Had a blast with my buddy Jason last night at the party for Michael Musto's new book Fork on the Left, Knife in the Back (Vantage Point). I guess as I get to know more people and they get to know me, I'm less of a fly on the wall than one of the happy maggots feasting on the fame, quasi-fame and frivolity.
Michael's a New York institution, like the Empire State Building or that weird smell you keep telling tourists you don't notice. He's also a fabulously funny writer, and his new book has fresh stuff in it, making it a must-buy. (No, really, I must buy it—it wasn't given away for free at his party unlike the Bacardi.)
I'd never been to the Copacabana on W. 47th, but I loved it. It felt like a throwback to the disco era—like 54, or maybe 47—and was oozing with cheesetastic outfits, semi-boldface names and genuine merriment. The love Musto engenders from certain circles is shocking considering his ability to cut a bitch with his words. He's embraced because he's unafraid to cut deserving bitches but is generous to those who haven't earned the scythe yet. He's authentic, and if his book is anywhere near as fun as this party was, you should check it out. (And not ...of the library.)
We arrived and ran into my friend Kenneth, who was waiting for artist and designer Scooter LaForge. They'd both turned on Madonna during (actually, before) HydrangeaGate but I have to stick with my gays even over my diva, so I was looking forward to chatting with them more later on. When I caught up with Scooter, he confessed that Madonna's response to HydrangeaGate had won him back.
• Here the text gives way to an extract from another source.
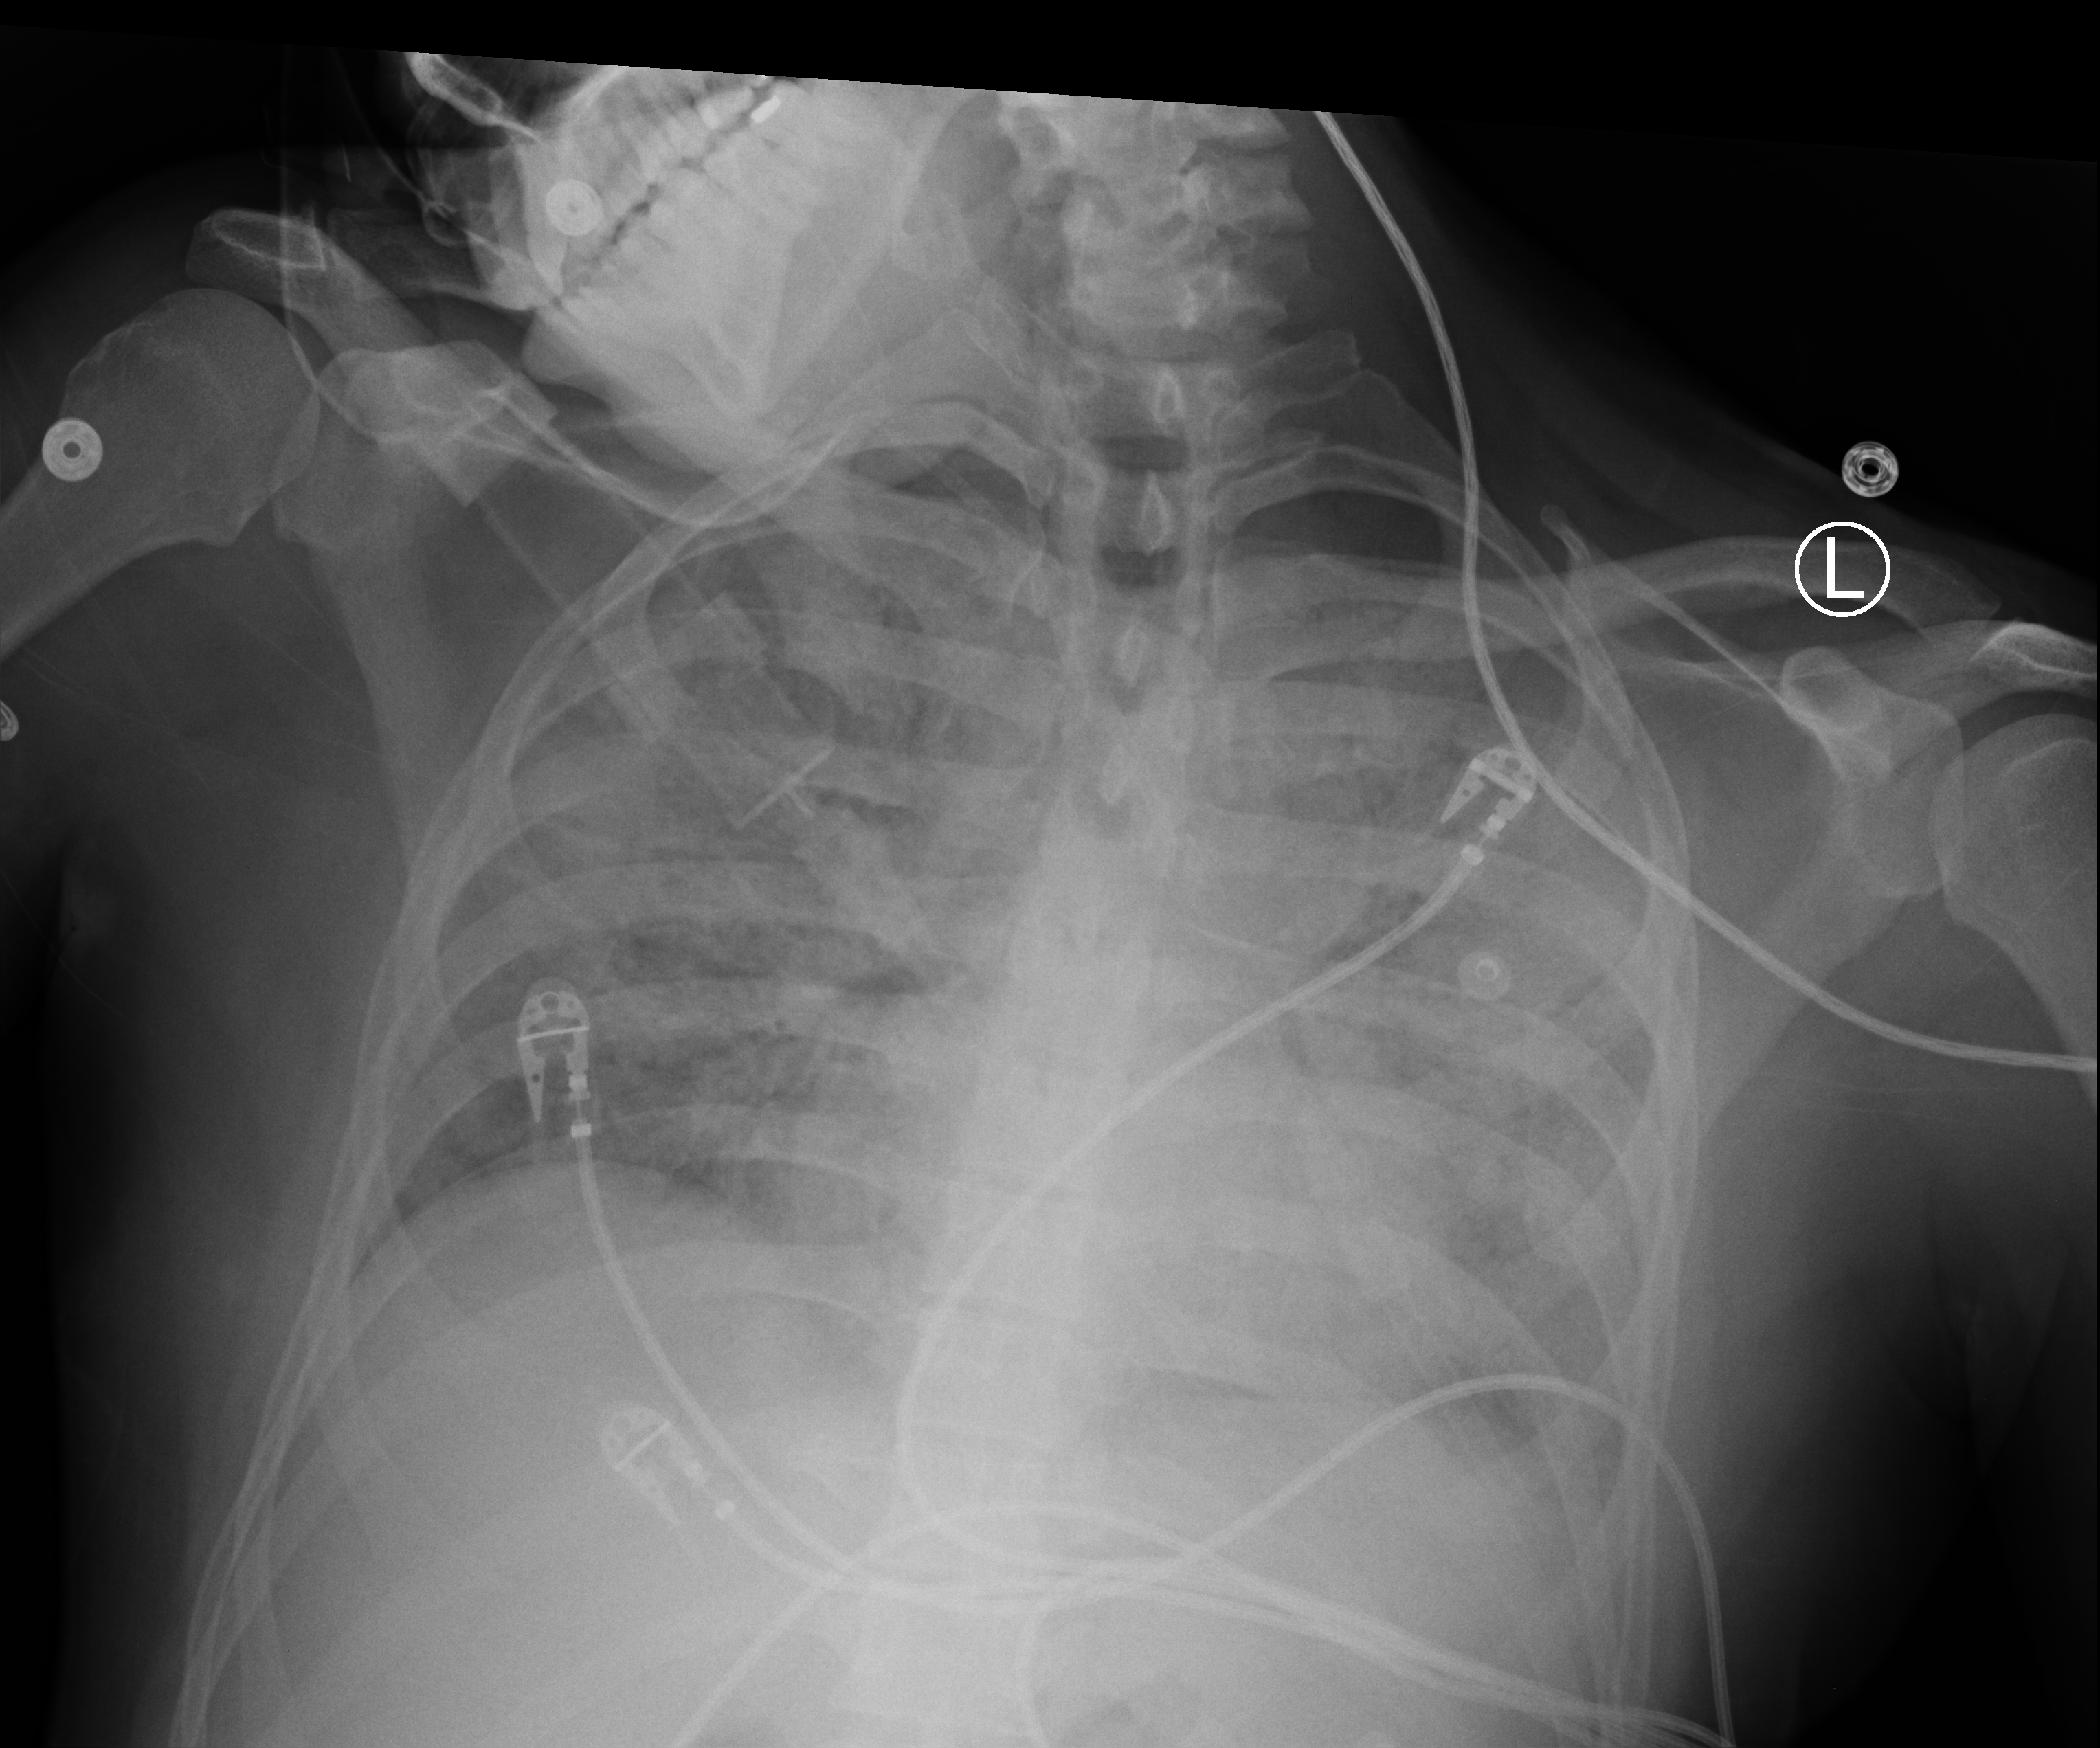
Bedside chest radiograph (computed radiography), anteroposterior (AP) projection. Patient hospitalised with COVID-19; male, aged 18–59 years.
Hospital-stay facts (about this admission, not read from this image; timing relative to this image not recorded): hypertension (admission record): no; other chronic lung disease (admission record): no; admitted to intensive care during this hospital stay: yes.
He met Madonna during the American Life era and said she'd been really nice, which is saying a lot since that was the era of, "I'm hot!"
Inside, the low lighting and kitschy decor helped to distract from the fact that most of us were dreaming we were 40 again, and the alcohol made quite a few of the attendees act like 20-year-olds. Mike Diamond, who doesn't need to have lighting on his side in order to make a splash, was interviewing as well as dancing with the kinda-stars.
My first celebrisighting was Geri Reischl, who dubs herself "Fake Jan"—she replaced Eve Plumb when Plumb refused to return for those godawful/gotta-love-'em Brady specials. She was decked out in the fishnets she'd worn at Chiller Theatre, when I first met her, and was traveling with her personal publicist/photographer. Nice chick! She'd apparently originally met Musto bar-hopping one night.
I met up with Joe of Joe.My.God. and also one of his most vitriolic commenters, World of Wonder's Wayne, who I hadn't realized was the dude sitting two down from me at yesterday's screening of The Strange History of Don't Ask, Don't Tell. Wayne was in Versace delecto and like me was roving about looking for good photo ops. He found some.
It was also a pleasure seeing Eddie Rabon, one of (one of???) Broadway's finest dancers. (And he dances well, too.) He was there with a friend, enjoying his last month or so as Mr. Gay U.S.A. I then spotted Paul Iacono from (the new) Fame and The Hard Times of R.J. Berger (on which he played a horse-hung nerd), but he was chowing down on the amazing food so I didn't want to give him indigestion by introducing myself over a meat course.
Then things got nuts when hostesses Countess LuAnn de Lesseps and Lisa Lampanelli arrived. The clusterfuck around these women and guest Jerry Springer was a nightmare! I mean, Downtown groupies with cameras were unselfconsciously elbowing me to get their shots. But it was unnecessary as all of the stars were beyond accessible and gracious, posing for like an hour, even when they got frighteningly cornered on the second floor.